Create mandatory users for EPD

To create new users (or roles) you have to right click on Login Roles element in the Object browser pannel and, then, left click on New Login Role.... A new window popup. In the first tab of the window (Properties) you have to provide a Role name, which is just the name for the new user. Here, you have to write epd. In the next tab (Definition) you have to provide twice the password for the new user. You can use any password of your choice. Do not change any other option in this window and click Ok.

Repeat the same proccess to create a new role called wwwadm.

Create a database for EPD into the server

To create a new database you have to right click in Databases element in the Object browser pannel and, then, left click on New Database.... A new window popup. In the first tab of the window (Properties) you have to provide a Name for the database. You can use any name of you choice, but it is a good practice to provide an informative name (e.g., epd). Do not change any other option and click Ok.
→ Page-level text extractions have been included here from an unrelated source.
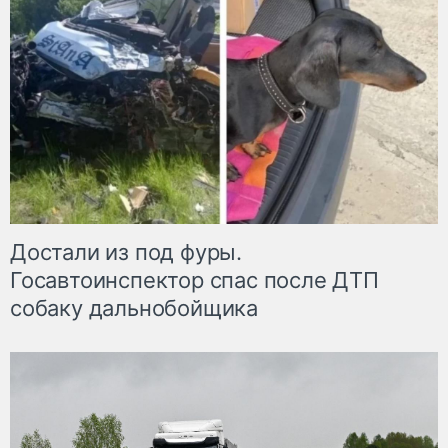
Достали из под фуры.
Госавтоинспектор спас после ДТП
собаку дальнобойщика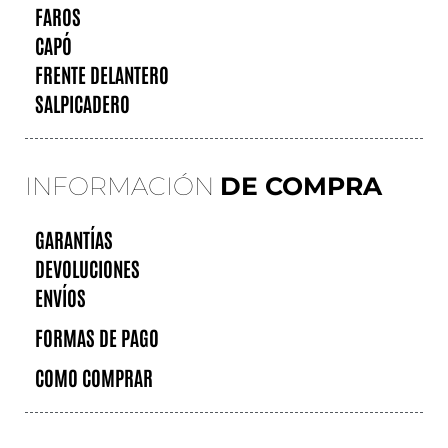
FAROS
CAPÓ
FRENTE DELANTERO
SALPICADERO
INFORMACIÓN
DE COMPRA
GARANTÍAS
DEVOLUCIONES
ENVÍOS
FORMAS DE PAGO
COMO COMPRAR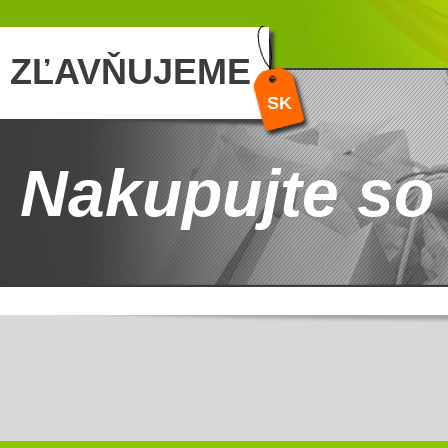
ZĽAVŇUJEME
SK
Nakupujte so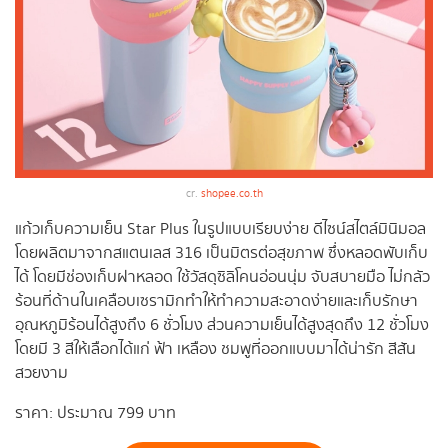
cr.
shopee.co.th
แก้วเก็บความเย็น Star Plus ในรูปแบบเรียบง่าย ดีไซน์สไตล์มินิมอล
โดยผลิตมาจากสแตนเลส 316 เป็นมิตรต่อสุขภาพ ซึ่งหลอดพับเก็บ
ได้ โดยมีช่องเก็บฝาหลอด ใช้วัสดุซิลิโคนอ่อนนุ่ม จับสบายมือ ไม่กลัว
ร้อนที่ด้านในเคลือบเซรามิกทำให้ทำความสะอาดง่ายและเก็บรักษา
อุณหภูมิร้อนได้สูงถึง 6 ชั่วโมง ส่วนความเย็นได้สูงสุดถึง 12 ชั่วโมง
โดยมี 3 สีให้เลือกได้แก่ ฟ้า เหลือง ชมพูที่ออกแบบมาได้น่ารัก สีสัน
สวยงาม
ราคา: ประมาณ 799 บาท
Dump EPD data into the new database

Dumping EPD data into the DDBB server requires to use the command line, and cannot be accomplished in pgAdminIII. To do so, once you are in the command line, use the cd command to move into the same folder you downloaded and uncompressed the EPD database for PostgreSQL. Then, you use the psql command to connect to the epd database in the PostgreSQL server as the postgres user. In the same line of code you use the < symbol to parse all the dumpall_epd_db.sql script for PostgreSQL into the database you just created (epd).

diego@server:~$ cd epd-postgres-distribution
diego@server:~/epd-postgres-distribution$ psql -U postgres -h localhost -d epd < dumpall_epd_db.sql
.
.
.
REVOKE
REVOKE
GRANT
GRANT
REVOKE
REVOKE
GRANT
GRANT
REVOKE
REVOKE
GRANT
GRANT
REVOKE
REVOKE
GRANT
GRANT
REVOKE
REVOKE
GRANT
GRANT
diego@server:~/epd-postgres-distribution$

Now, you can use the database from the pgAdminIII software or using the EPDr package for R.